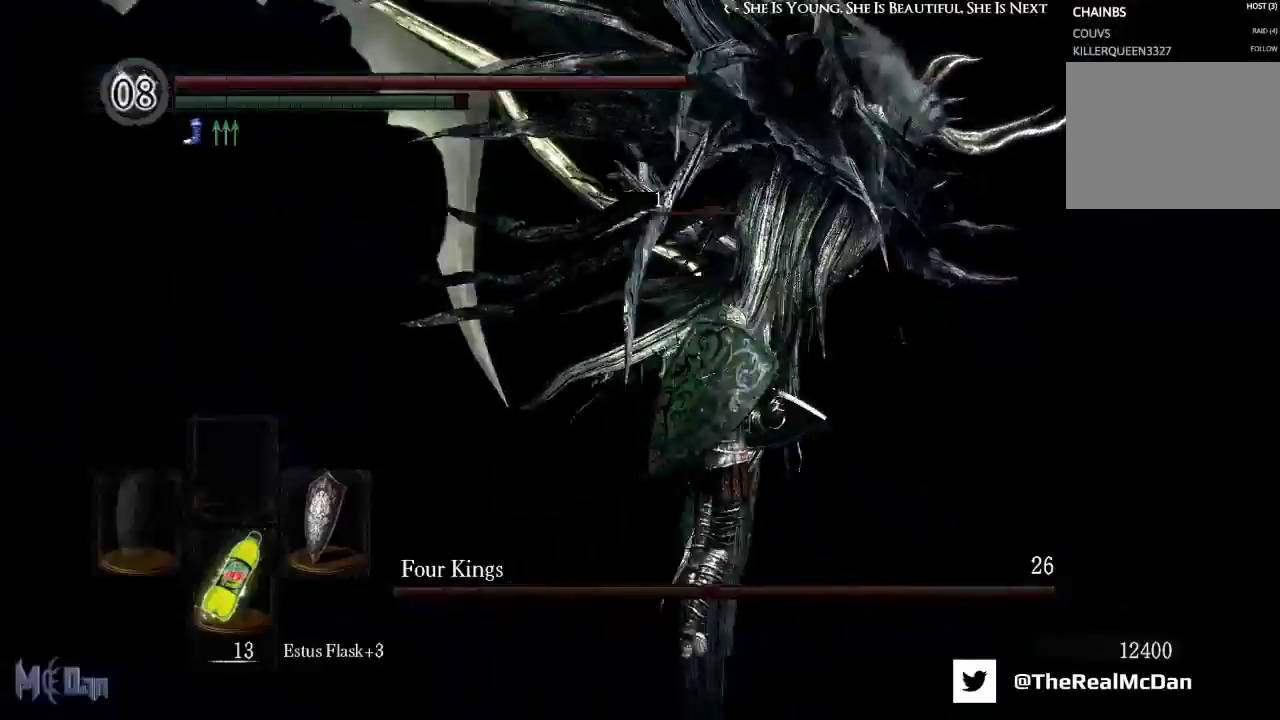
{"buttons": [], "left_stick": "up-right", "right_stick": "center", "events": [[200, "B", "down"], [317, "B", "up"]]}
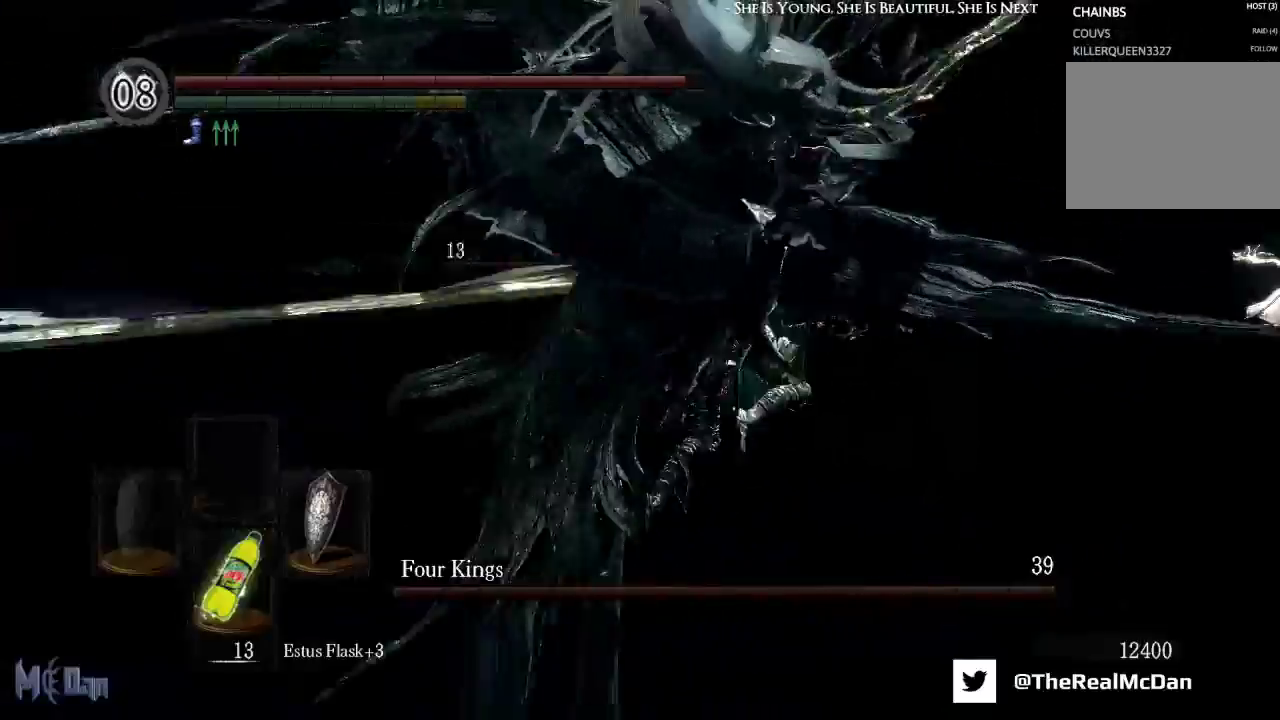
{"buttons": [], "left_stick": "up-right", "right_stick": "left", "events": [[150, "right_stick", "left"]]}
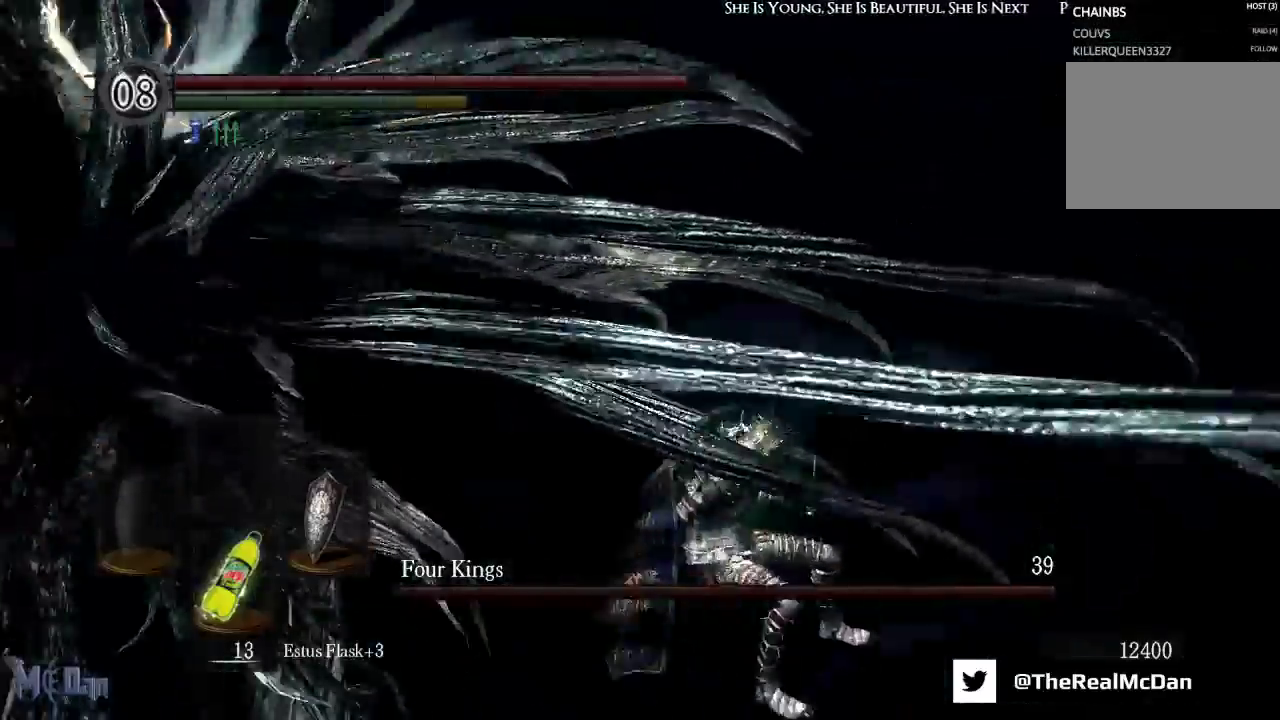
{"buttons": [], "left_stick": "up", "right_stick": "center", "events": [[183, "left_stick", "center"], [217, "right_stick", "center"], [250, "left_stick", "up"]]}
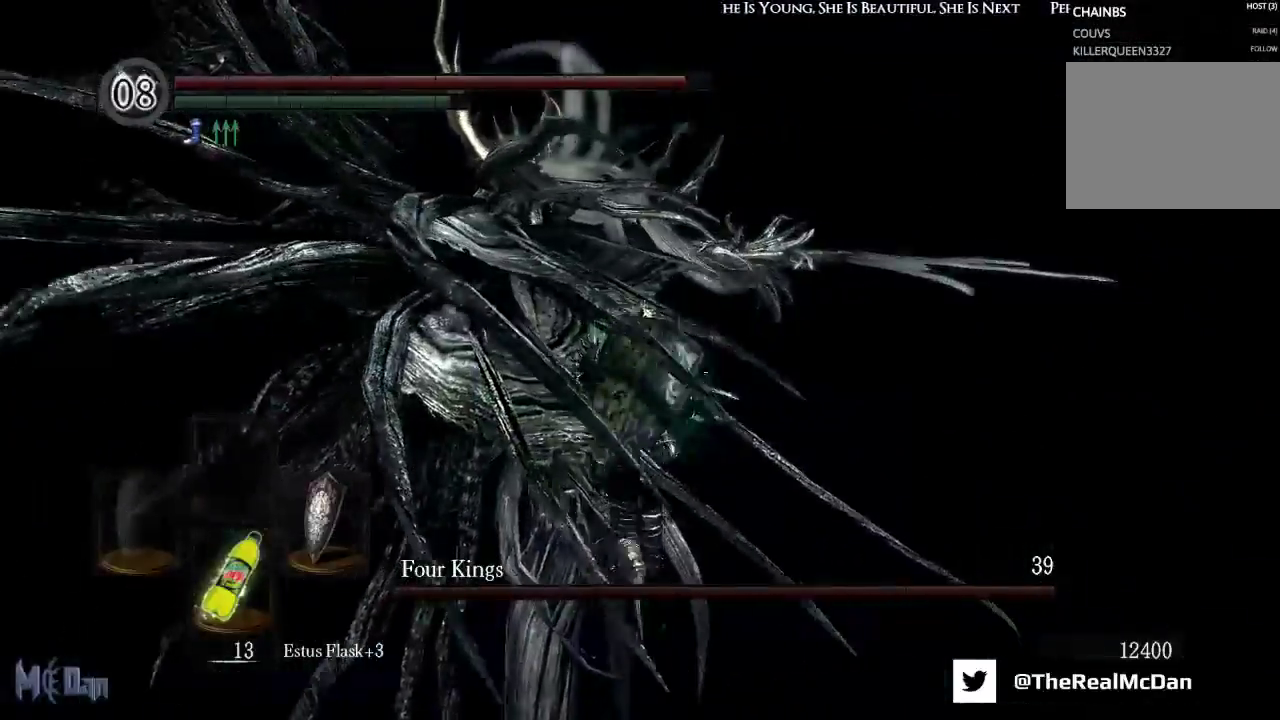
{"buttons": [], "left_stick": "center", "right_stick": "center", "events": [[17, "left_stick", "up-left"], [167, "left_stick", "left"], [367, "left_stick", "center"]]}
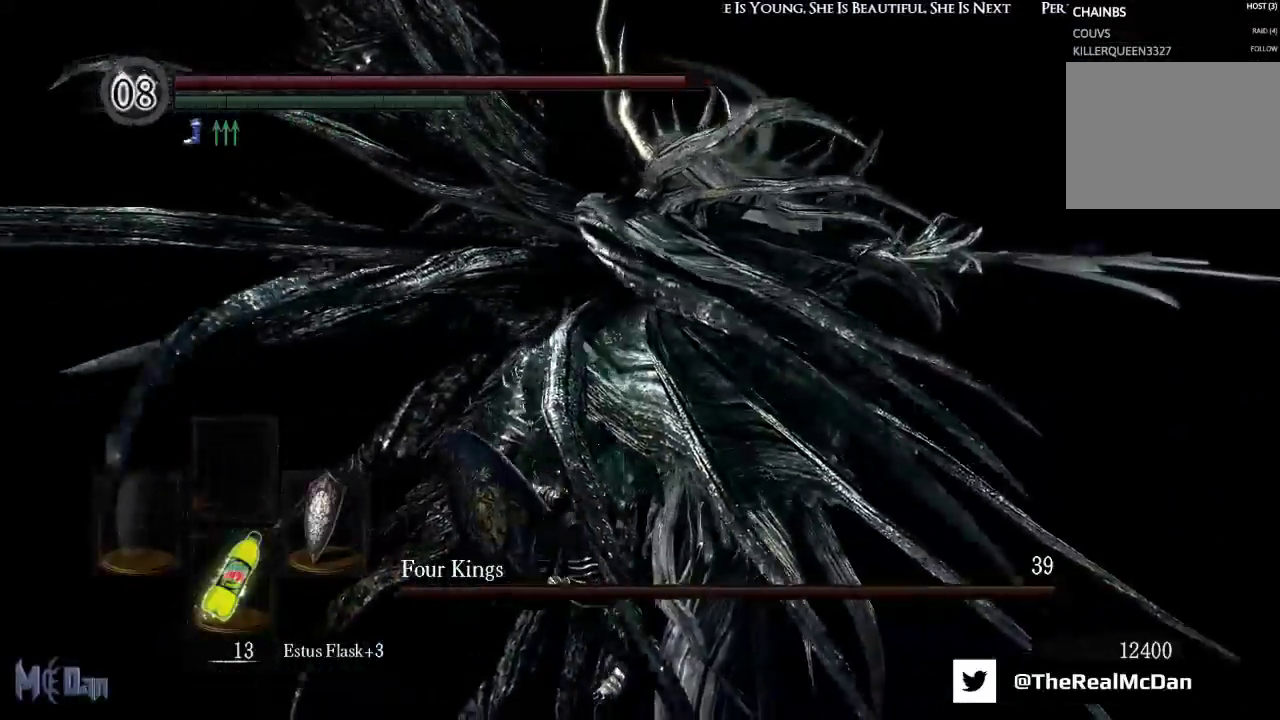
{"buttons": [], "left_stick": "center", "right_stick": "center", "events": [[200, "right_stick", "right"], [433, "right_stick", "center"]]}
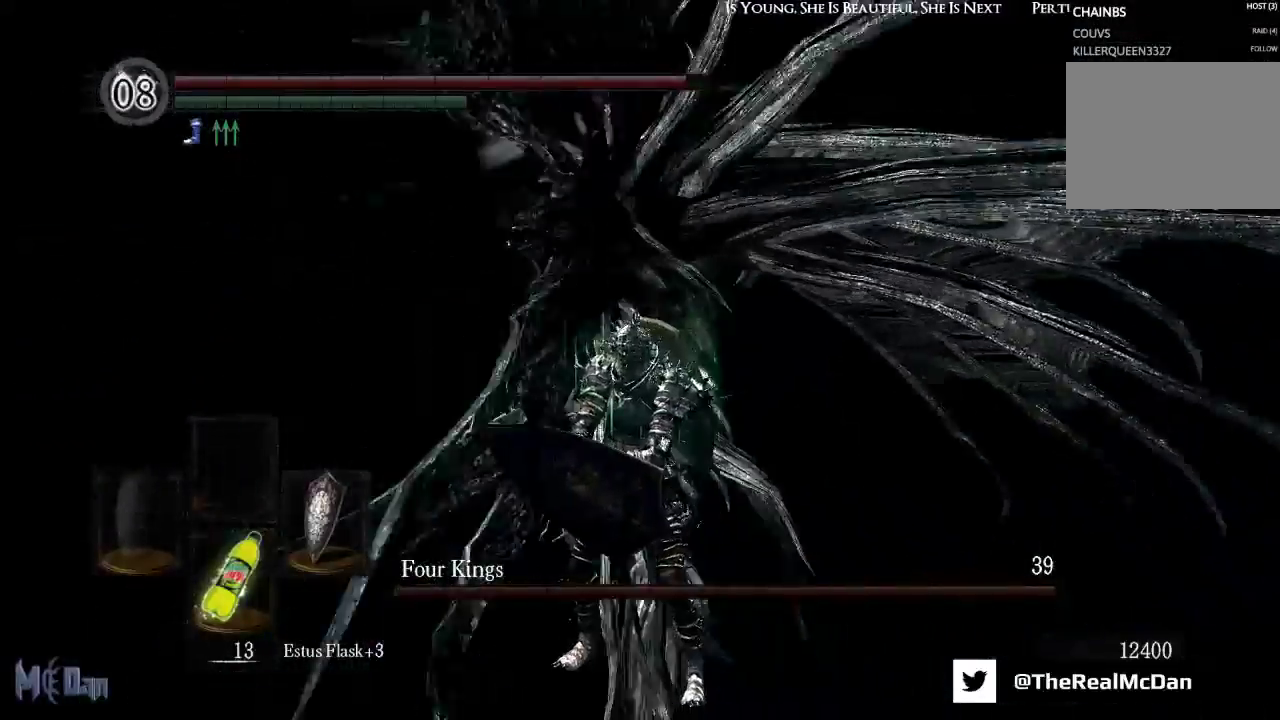
{"buttons": [], "left_stick": "center", "right_stick": "center", "events": []}
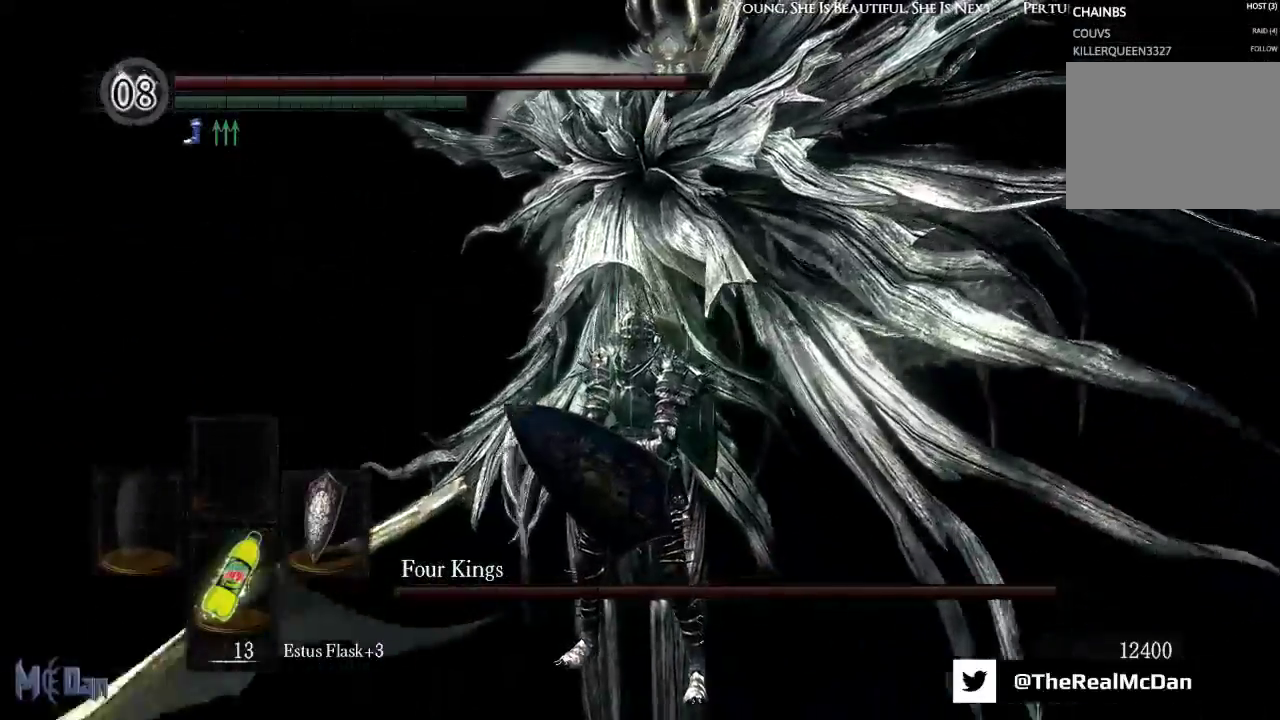
{"buttons": [], "left_stick": "center", "right_stick": "center", "events": []}
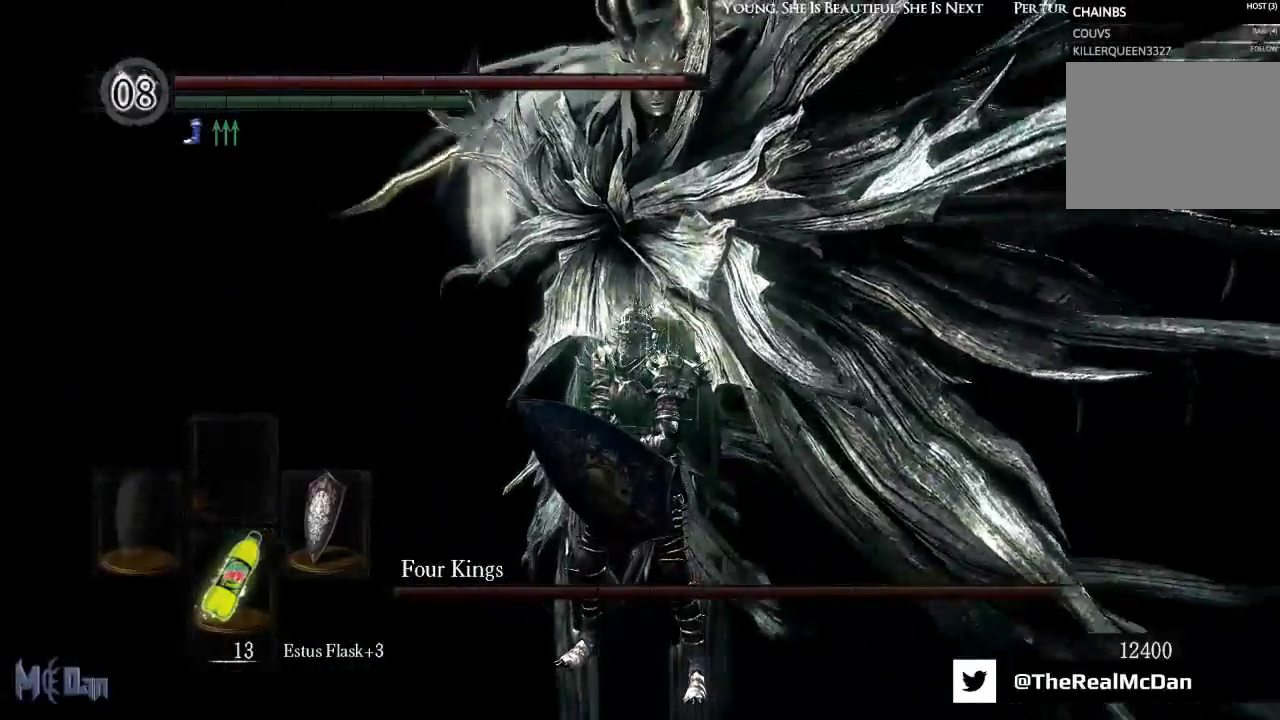
{"buttons": [], "left_stick": "up-left", "right_stick": "center", "events": [[217, "left_stick", "up-left"], [300, "B", "down"], [417, "B", "up"]]}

········

TO DO »
If an entry contains a picture, skip the picture and reproduce everything else exactly.

WRITTEN ANSWER »
{"buttons": [], "left_stick": "up-right", "right_stick": "center", "events": [[200, "B", "down"], [317, "B", "up"]]}
{"buttons": [], "left_stick": "up-right", "right_stick": "left", "events": [[150, "right_stick", "left"]]}
{"buttons": [], "left_stick": "up", "right_stick": "center", "events": [[183, "left_stick", "center"], [217, "right_stick", "center"], [250, "left_stick", "up"]]}
{"buttons": [], "left_stick": "center", "right_stick": "center", "events": [[17, "left_stick", "up-left"], [167, "left_stick", "left"], [367, "left_stick", "center"]]}
{"buttons": [], "left_stick": "center", "right_stick": "center", "events": [[200, "right_stick", "right"], [433, "right_stick", "center"]]}
{"buttons": [], "left_stick": "center", "right_stick": "center", "events": []}
{"buttons": [], "left_stick": "center", "right_stick": "center", "events": []}
{"buttons": [], "left_stick": "up-left", "right_stick": "center", "events": [[217, "left_stick", "up-left"], [300, "B", "down"], [417, "B", "up"]]}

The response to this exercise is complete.